引用文:
ヨーロッパの「エアロモービル」に先んじて、2010年から「空飛ぶクルマ」の予約販売を開始している企業がアメリカ・マサチューセッツ州ボストンの郊外にある。
「テラフジア」(Terrafugia)だ。同社は既に空陸両用車「トランジション」(Transition)の販売をスタートしている。
また、さらに画期的な新モデル「The TF-X」の開発構想を発表した。同機は従来から知られる他社の「空飛ぶクルマ」とは、構造上、根本的に異なる点が2つある。
1つは、離着陸時にだけ出てくる両翼のプロペラによってヘリコプターのように垂直離着陸が可能で、滑走が不要なため利便性が格段に高い。

グラフ読解データ

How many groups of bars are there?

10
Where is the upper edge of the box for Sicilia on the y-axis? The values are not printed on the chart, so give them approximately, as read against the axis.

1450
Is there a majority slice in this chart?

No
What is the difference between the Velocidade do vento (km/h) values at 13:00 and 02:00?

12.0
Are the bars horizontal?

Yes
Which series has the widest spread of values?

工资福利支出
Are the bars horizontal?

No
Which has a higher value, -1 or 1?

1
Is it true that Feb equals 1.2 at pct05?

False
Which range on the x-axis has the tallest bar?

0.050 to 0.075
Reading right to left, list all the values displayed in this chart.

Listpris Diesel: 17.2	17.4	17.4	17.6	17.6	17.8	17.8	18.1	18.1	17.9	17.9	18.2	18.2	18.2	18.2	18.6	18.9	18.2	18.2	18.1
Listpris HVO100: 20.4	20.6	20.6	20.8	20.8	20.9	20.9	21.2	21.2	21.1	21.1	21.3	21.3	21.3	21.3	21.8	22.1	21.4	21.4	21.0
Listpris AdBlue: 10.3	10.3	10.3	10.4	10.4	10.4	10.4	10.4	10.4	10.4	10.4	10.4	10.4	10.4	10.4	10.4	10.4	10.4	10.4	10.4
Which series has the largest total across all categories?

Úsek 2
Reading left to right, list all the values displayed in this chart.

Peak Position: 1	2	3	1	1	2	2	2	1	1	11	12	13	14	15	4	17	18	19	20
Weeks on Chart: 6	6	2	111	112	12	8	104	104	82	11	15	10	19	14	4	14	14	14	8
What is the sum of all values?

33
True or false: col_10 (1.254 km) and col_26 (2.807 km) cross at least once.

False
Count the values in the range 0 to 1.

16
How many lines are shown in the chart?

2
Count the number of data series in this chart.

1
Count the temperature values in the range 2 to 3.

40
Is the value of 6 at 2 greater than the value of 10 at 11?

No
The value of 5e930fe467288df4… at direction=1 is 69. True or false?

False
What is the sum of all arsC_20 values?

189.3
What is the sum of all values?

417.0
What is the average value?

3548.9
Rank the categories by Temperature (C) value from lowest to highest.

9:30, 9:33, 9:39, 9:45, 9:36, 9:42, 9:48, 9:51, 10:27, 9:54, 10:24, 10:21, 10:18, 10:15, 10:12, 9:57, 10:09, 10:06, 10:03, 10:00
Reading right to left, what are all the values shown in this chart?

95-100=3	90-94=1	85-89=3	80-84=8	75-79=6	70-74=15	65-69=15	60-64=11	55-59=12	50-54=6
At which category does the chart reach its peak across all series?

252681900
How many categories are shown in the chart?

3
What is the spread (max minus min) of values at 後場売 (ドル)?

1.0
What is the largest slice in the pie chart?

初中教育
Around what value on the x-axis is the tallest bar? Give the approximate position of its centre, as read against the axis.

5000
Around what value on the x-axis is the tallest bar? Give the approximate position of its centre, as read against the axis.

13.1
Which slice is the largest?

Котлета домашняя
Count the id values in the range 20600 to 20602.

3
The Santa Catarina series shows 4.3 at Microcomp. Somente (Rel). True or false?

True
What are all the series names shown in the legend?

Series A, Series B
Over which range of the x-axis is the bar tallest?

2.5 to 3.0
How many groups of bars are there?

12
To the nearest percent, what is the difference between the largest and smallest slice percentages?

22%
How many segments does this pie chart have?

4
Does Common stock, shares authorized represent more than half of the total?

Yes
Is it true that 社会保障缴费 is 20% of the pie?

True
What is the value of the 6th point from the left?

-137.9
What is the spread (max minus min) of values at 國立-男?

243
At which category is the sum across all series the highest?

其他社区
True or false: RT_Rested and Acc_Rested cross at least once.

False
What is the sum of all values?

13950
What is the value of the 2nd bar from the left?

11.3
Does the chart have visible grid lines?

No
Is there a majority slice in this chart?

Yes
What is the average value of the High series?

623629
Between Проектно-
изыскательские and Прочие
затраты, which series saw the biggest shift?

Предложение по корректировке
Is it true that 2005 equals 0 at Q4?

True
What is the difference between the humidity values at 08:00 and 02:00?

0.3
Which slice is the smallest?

次の課題:
1) 引用文のうち、「ヨーロッパの「エアロモービル」から「要なため利便性が格段に高い。」までを、両端も含めて一字一句そのまま書き出してください。
2) 引用文によると、テラフジアがすでに販売を始めている空陸両用車は何という名前ですか。
エントリは課題には使いません。

各課題の解答:
1)
ヨーロッパの「エアロモービル」に先んじて、2010年から「空飛ぶクルマ」の予約販売を開始している企業がアメリカ・マサチューセッツ州ボストンの郊外にある。
「テラフジア」(Terrafugia)だ。同社は既に空陸両用車「トランジション」(Transition)の販売をスタートしている。
また、さらに画期的な新モデル「The TF-X」の開発構想を発表した。同機は従来から知られる他社の「空飛ぶクルマ」とは、構造上、根本的に異なる点が2つある。
1つは、離着陸時にだけ出てくる両翼のプロペラによってヘリコプターのように垂直離着陸が可能で、滑走が不要なため利便性が格段に高い。

2) 「トランジション」(Transition)という名前です。